Skyler: But is it curable?

Dr. Delcavoli: I prefer the word "treatable." But the treatments we have at our disposal can be very effective. Without making any promises, I can tell you that the specific course of radiation and chemotherapy I'm going to suggest has been successful. In certain cases, it prolonged patients' lives and even resulted in remission.

Walter: What about the side effects?

Dr. Delcavoli: Well, they can be mild to practically non-existent, or they can be pretty darn awful. It varies from patient to patient. Typically, there's hair loss, which begins a couple of weeks after the start of chemotherapy. You may find yourself unusually fatigued, not much energy. You won't want to get out of bed. You may lose weight due to reduced appetite and certain intestinal issues. Muscle aches and pains, gums get sore and bleed. And, of course, there's the possibility of nausea. Although, we'll prescribe an anti-emetic and try to counteract that. Possible kidney or bladder irritation. You may wind up with increased bruising and bleeding. There may be sexual side effects. Your skin may become dry and irritated.

Scene: Pinkman Residence

Mr. Pinkman: Got anything to say? What do you know about that?

Jesse: Nothing.

Mr. Pinkman: That's not going to fly this time.
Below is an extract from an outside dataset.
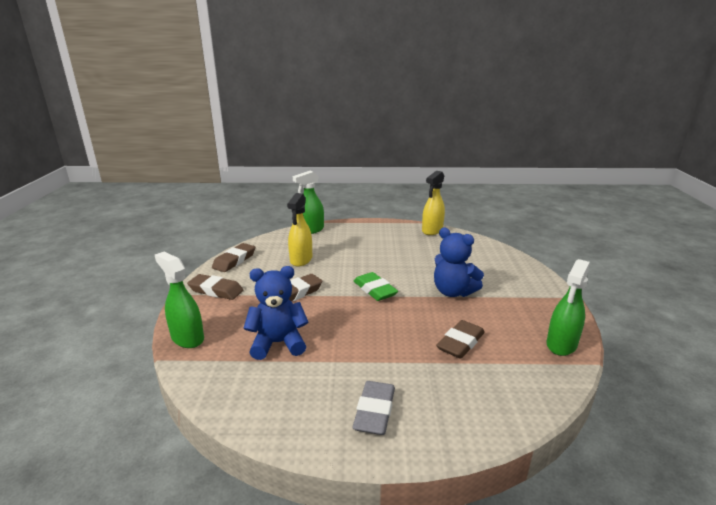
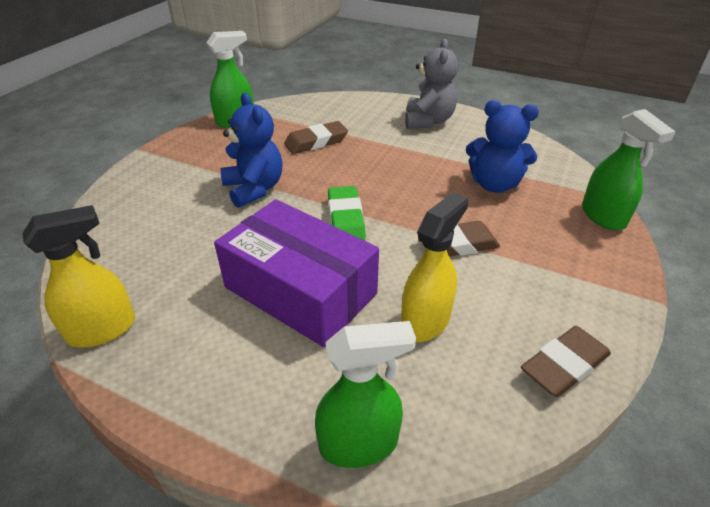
camera: 155 degrees left, 15 degrees up
brown eraser [187,274,243,300] -> none
grey eraser [353,381,395,435] -> grey teddy bear [405,39,458,129]
none -> purple box [214,199,379,347]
Mrs. Pinkman: How many chances have we given you? How many times have we sat right here and had the same conversation over and over again where you look us in the eye and you plead ignorance, and you play on our emotions, and you tell us anything you think we want to hear just so we'll give you another chance? And it makes us feel like fools, every time. Enough, Jesse. Enough.

Mr. Pinkman: We are not going to have this in our house. We need you to leave.

Jake: Thanks for not telling on me. You think I could have it back?

Jesse: It's skunk weed anyway.

Scene: White Residence

Skyler: You know, this is actually very hopeful. Did you hear me? I said this is really very, very hopeful. Can I call them and tell them you'll start next week?

Walter: I just think that we need to discuss it a little more, that's all.

Skyler: What is there to discuss? You're going to get the best treatment and he's the best.

Walter: Well, there's the money discussion. $90,000 out of pocket. Maybe more.

Skyler: There's a way, Walt. There's financing, there's installment plans. I could always go back to work. Walt, there's always a way.

Walter: All right. Skyler, say that there is a way. And we spend all that money, and... Am I supposed to leave you with all that debt? I just don't want emotions ruling us. Maybe treatment isn't the way to go.

Walter Jr: Then why don't you just f*cking die already? Just give up and die.

Scene: Gas Station

Ken: Come on, move your ass. What do I care? Yeah, I'm not worried. I have the best f*cking attorney. I would not want to be on the other side of this one. What the hell? What are you doing? Call somebody, call the fire people. I don't believe it. You know how much I paid for that? Why is it doing this?